Since the de-linking of the baht to the US dollar on July 2 1997, there has been an ongoing process of law and regulatory reform to address four major problems that have resulted, including:

  • depleted net international reserves;

  • systemic problems in the financial sector;

  • a serious liquidity shortage and an increasing number of non-performing loans; and

  • regional economic turmoil.

This overview focuses on developments in the Thai legal and regulatory framework applicable to financial institutions, commercial banks and finance companies that dominate the financial market.
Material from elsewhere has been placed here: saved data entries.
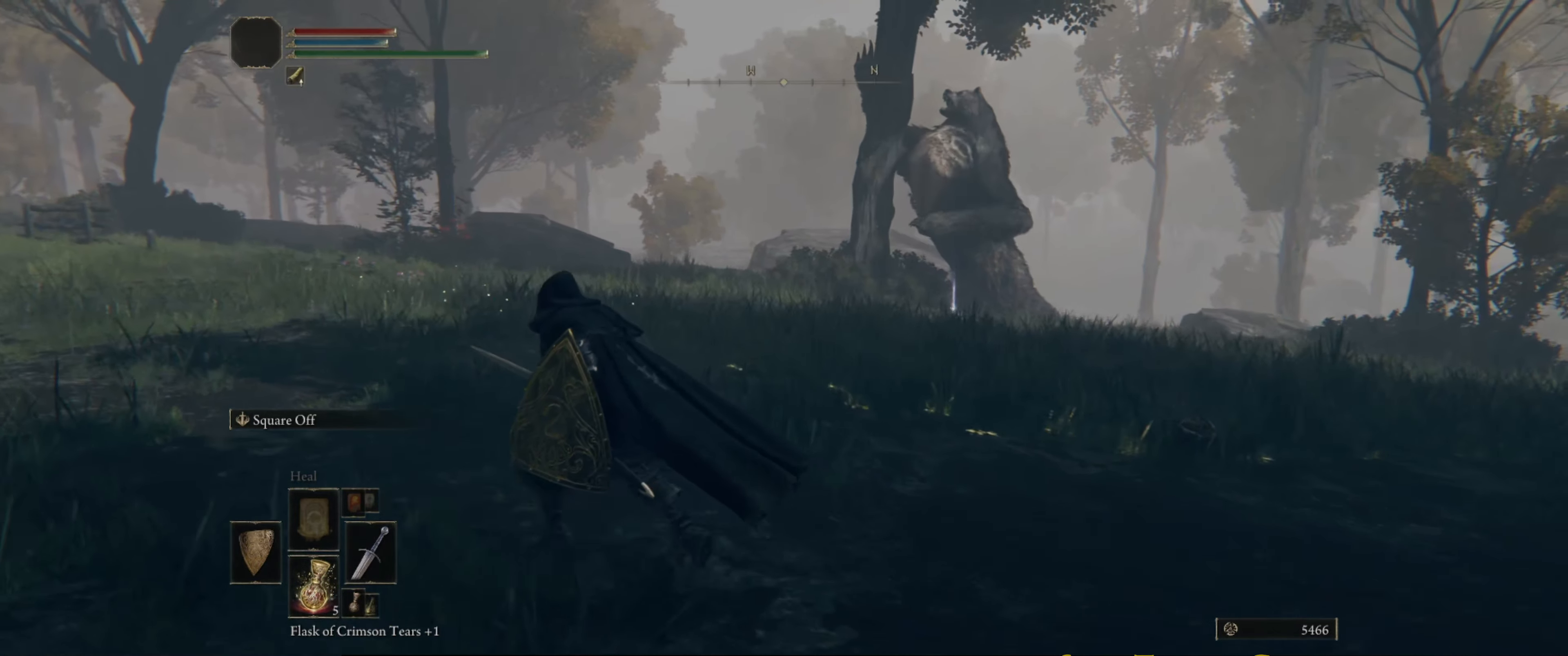
{"buttons": [], "left_stick": "up-left", "right_stick": "right", "events": []}
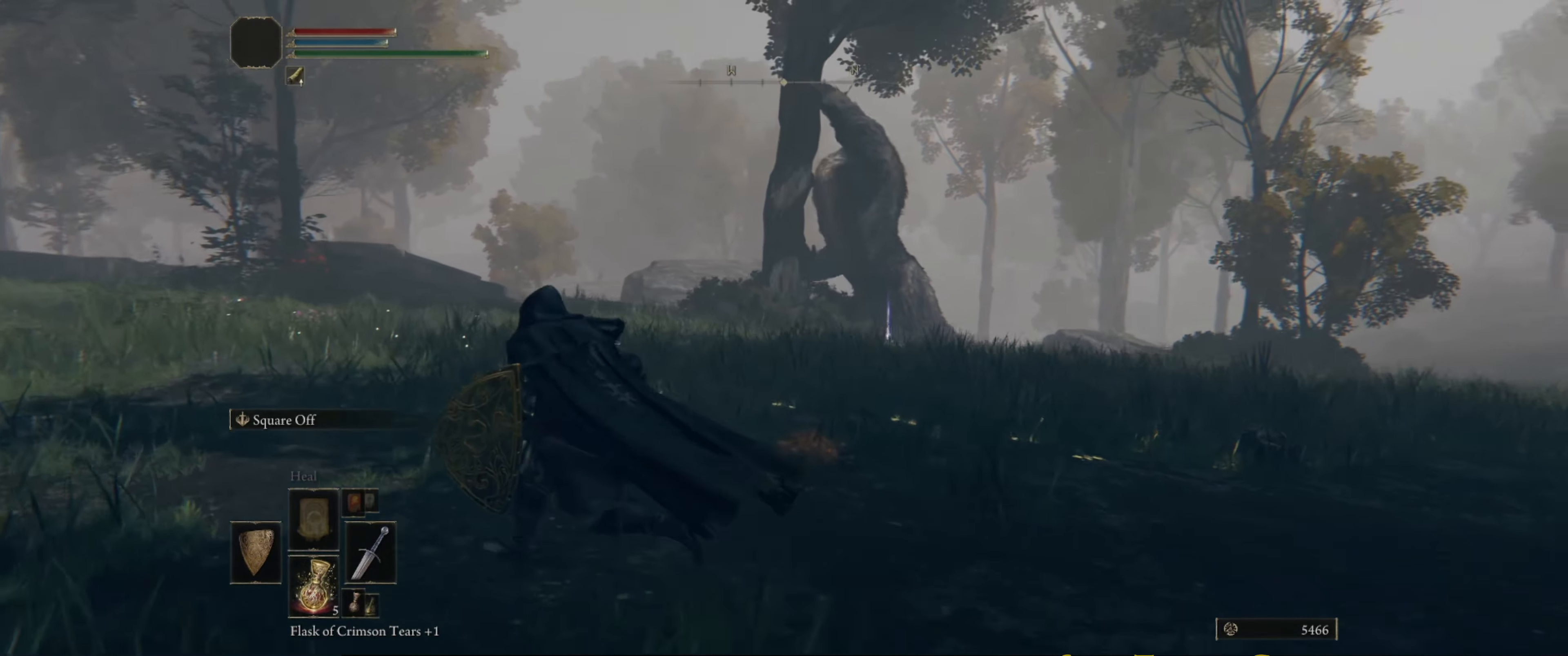
{"buttons": [], "left_stick": "left", "right_stick": "right", "events": [[500, "left_stick", "left"]]}
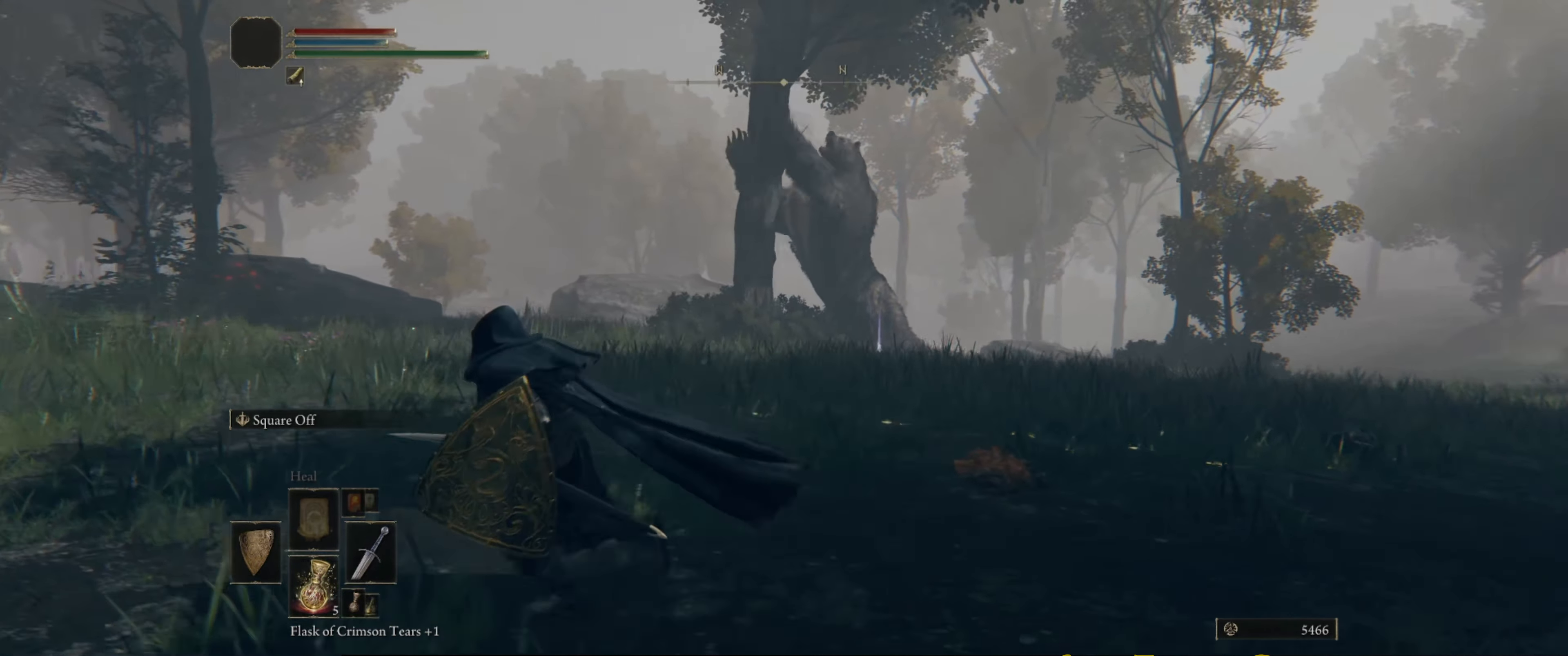
{"buttons": [], "left_stick": "left", "right_stick": "right", "events": [[34, "right_stick", "down-right"], [134, "right_stick", "center"], [184, "right_stick", "down"], [400, "right_stick", "center"], [484, "right_stick", "right"]]}
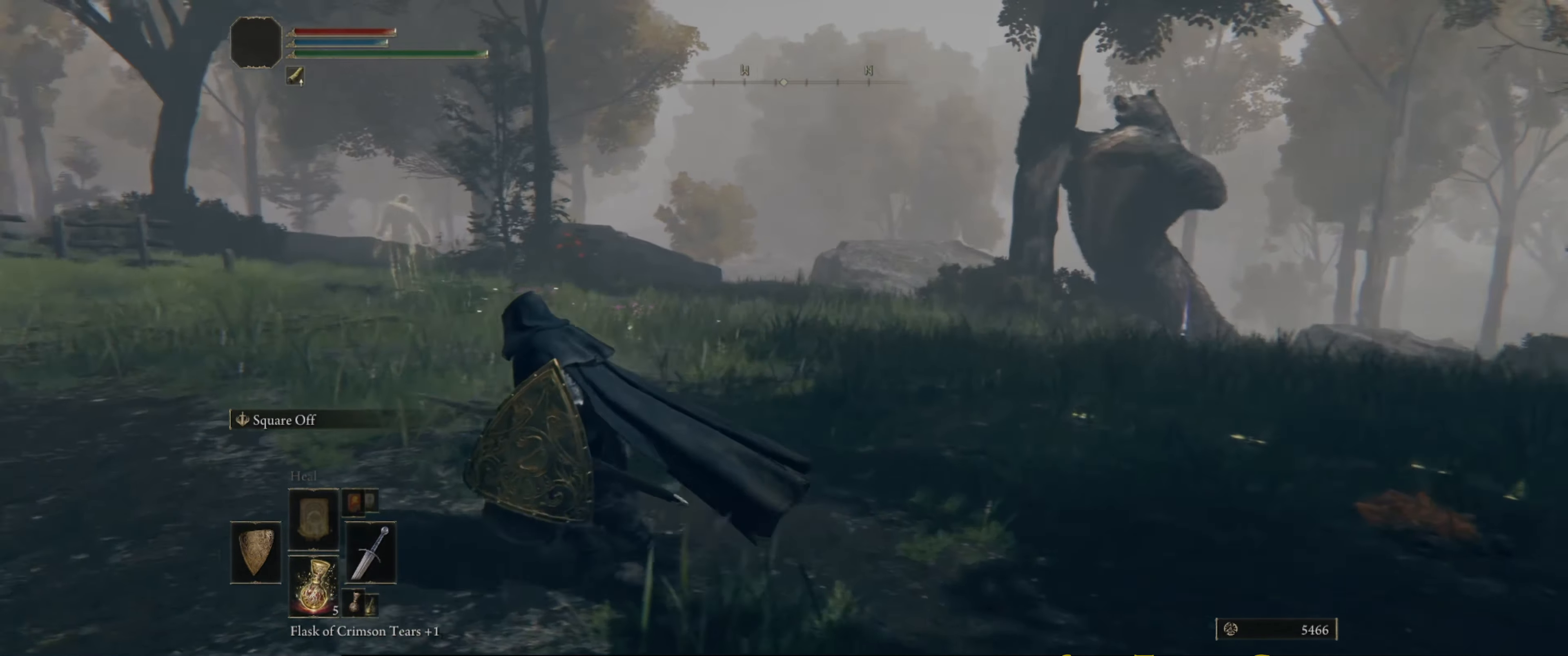
{"buttons": [], "left_stick": "up-right", "right_stick": "down-right", "events": [[50, "left_stick", "up-left"], [150, "right_stick", "down-right"], [500, "left_stick", "up-right"]]}
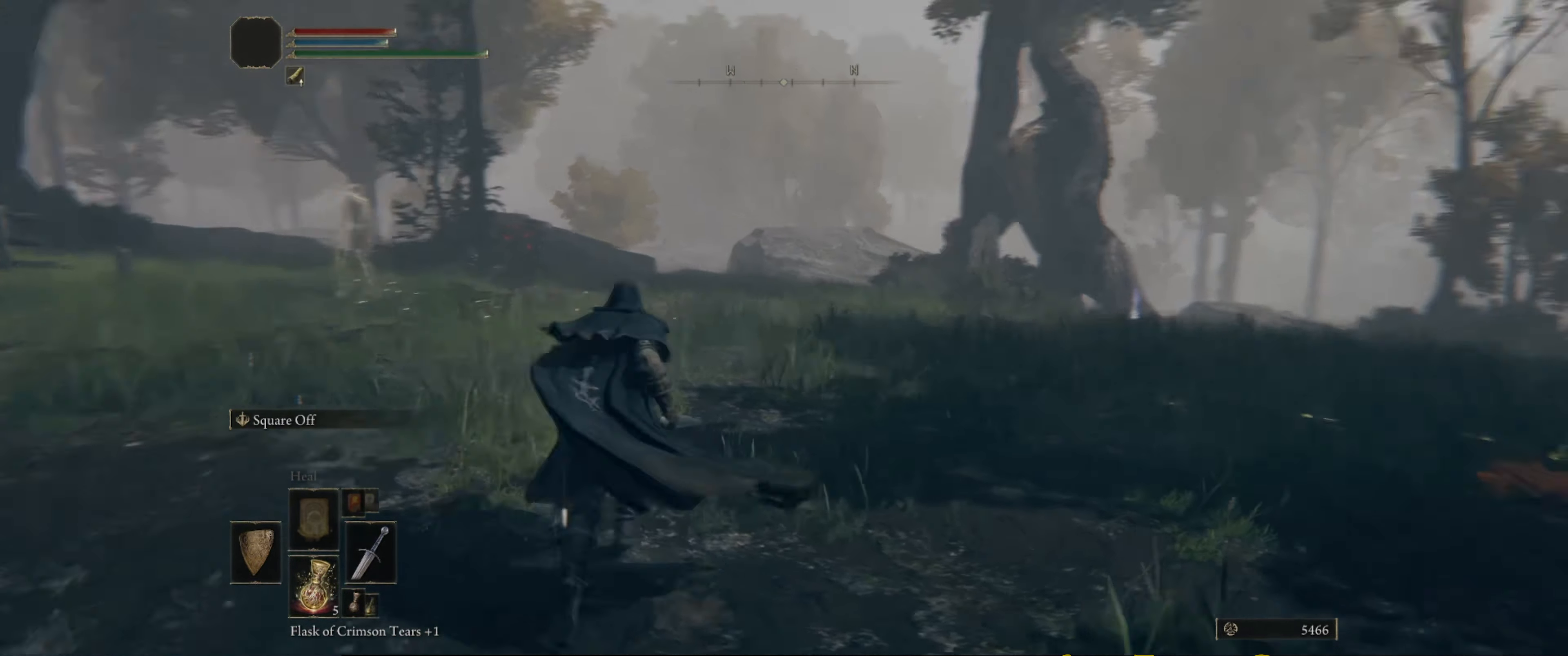
{"buttons": [], "left_stick": "center", "right_stick": "center", "events": [[17, "right_stick", "right"], [34, "left_stick", "center"], [333, "right_stick", "center"]]}
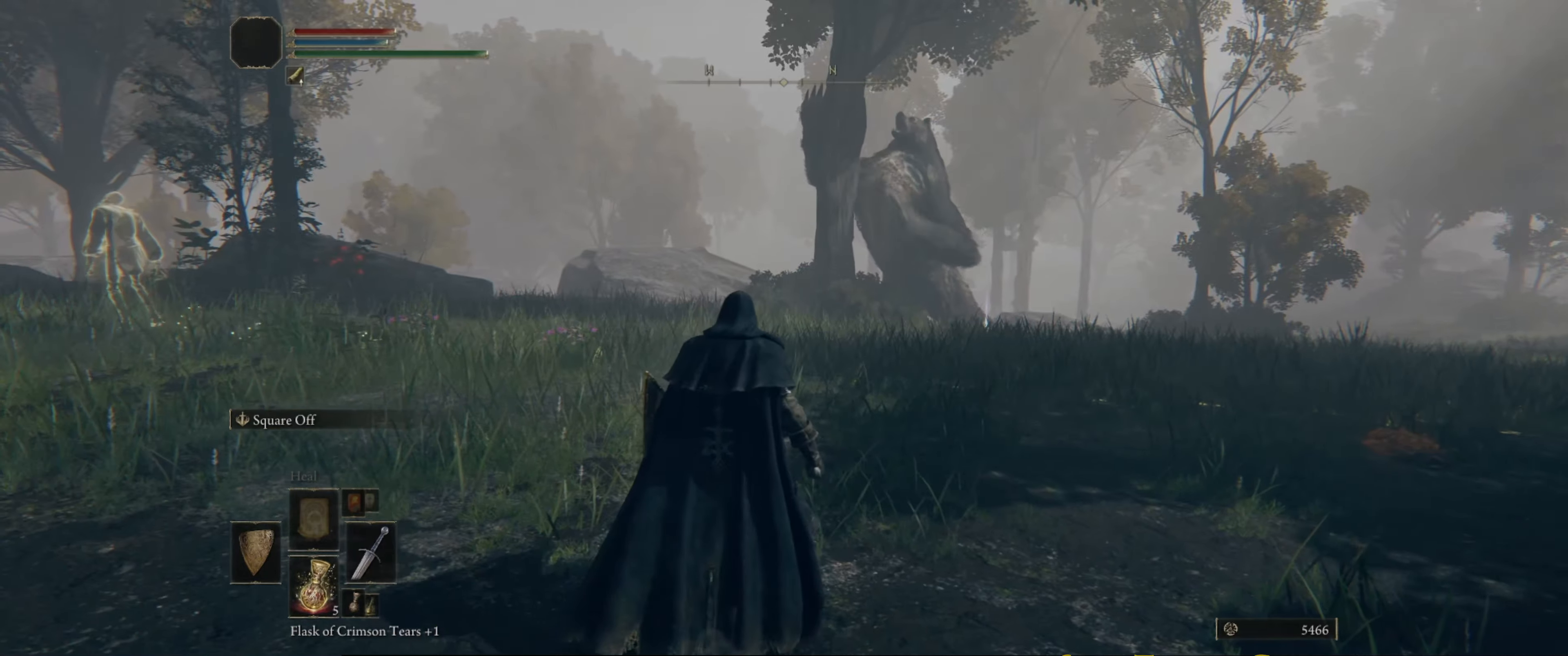
{"buttons": [], "left_stick": "left", "right_stick": "center", "events": [[400, "left_stick", "left"]]}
Government banks, the Industrial Finance Corporation of Thailand, the Export-Import Bank of Thailand, Bangkok International Banking Facilities, Provincial International Banking Facilities, representative offices and other financial institutions are not discussed herein.

The following chart illustrates some of the changes in the banking sector since January 1 1997:

  December 31 1996 October 31 1999

Commercial Banks

  • Thai banks
    Majority Thai owned
    Majority foreign owned
    Intervened, to be privatized

  • Branches of foreign banks







Finance Companies

Majority Thai owned
Majority foreign owned





Governing Laws

Commercial banks and finance companies are subject to numerous regulations and notifications, and to two principal laws: (i) the Commercial Banking Act of 1962 (last amended by Emergency Decree Amending the Commercial Banking Act (No 4) of 1998), and (ii) the Act on the Operation of Finance, Securities and Credit Foncier Businesses of 1979 (last amended by Emergency Decree Amending the Act (No 5) of 1998).

The Bank of Thailand (BoT), in conjunction with the Ministry of Finance (MoF), is responsible for administering both of these acts, but its regulatory powers were limited and not vigorously exercised. It had to rely on the police to prosecute offences under the acts, who were not well-equipped for this task. The BoT has recently established an in-house prosecution division and charges are being filed regularly against former bank officers for offences under the Commercial Banking Act.

No more than 5% of the shares of a commercial bank, and 10% of the shares of a finance company, can be held by one person. Both acts limit foreign share ownership to 25% and require that 75% or more of the directors of a bank must be Thai nationals. Regulators may waive these requirements on shareholdings and have frequently done so during the past three years.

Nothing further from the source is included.